US regional manufacturing strengthens but pockets of weakness remain
Philly Fed monthly manufacturing index rises to two-month high, but fears remain over shipments and new orders
A key measure of US regional factory health unexpectedly strengthened in November, as manufacturers in the mid-Atlantic area reported greater optimism. However weakness was evident in more forward-looking elements, such as new orders and current shipments.
The Philadelphia Federal Reserve’s monthly index of manufacturing business activity rose to a two-month high of 10.4 in November, up from 5.6 in October and snapping a three-month long decline.
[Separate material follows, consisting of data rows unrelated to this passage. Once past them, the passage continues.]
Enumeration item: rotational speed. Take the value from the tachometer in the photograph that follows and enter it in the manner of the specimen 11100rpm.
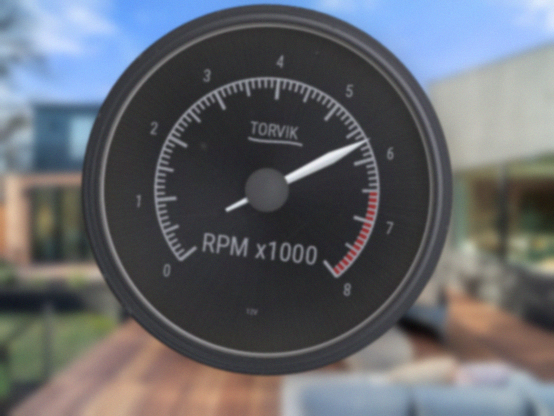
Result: 5700rpm
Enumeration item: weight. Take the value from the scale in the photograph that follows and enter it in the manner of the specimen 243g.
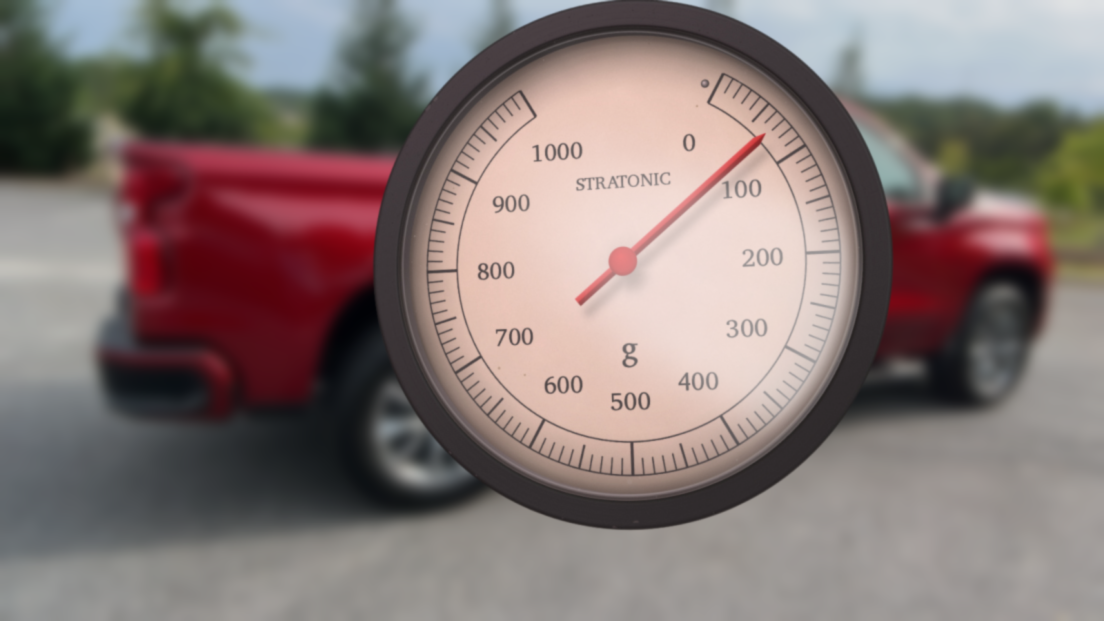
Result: 70g
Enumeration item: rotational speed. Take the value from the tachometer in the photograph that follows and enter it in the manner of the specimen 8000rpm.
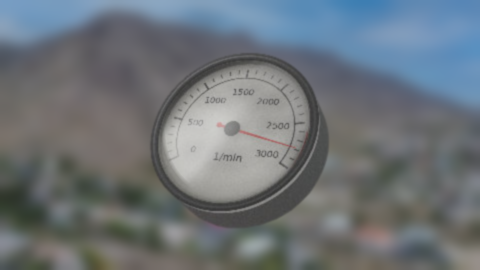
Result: 2800rpm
The index, which gauges mid-Atlantic manufacturing activity, frequently serves as a proxy for the nationwide factory sector.
“The survey’s broad indicators remained positive, although their movements were mixed this month. The indicator for general activity increased, but the new orders, shipments, and employment indicators decreased from their readings last month,” the Philadelphia Federal Reserve said.
While the indicator for general activity increased, the sub-index for new orders fell sharply to 8.4 from 26.2. The shipments subcomponent fell to 9.8 from 18.9 and the employment subcomponent to 21.5 from 32.9.
US factories, like overseas competitors, have faced severe headwinds from a slowing global economy and the impact of the tariff conflict between Washington and Beijing in the last almost-18 months.
Looking ahead, most manufacturers were upbeat for the coming six months on almost all fronts. Over the next half year, 52 percent of managers surveyed anticipated an improvement in general activity, while 60 per cent expected pick-ups in new orders and shipments.
The Institute for Supply Management (ISM), which surveys manufacturers across the country, in its most recent survey said only five out of manufacturing sectors out of 18 surveyed reported growth in October.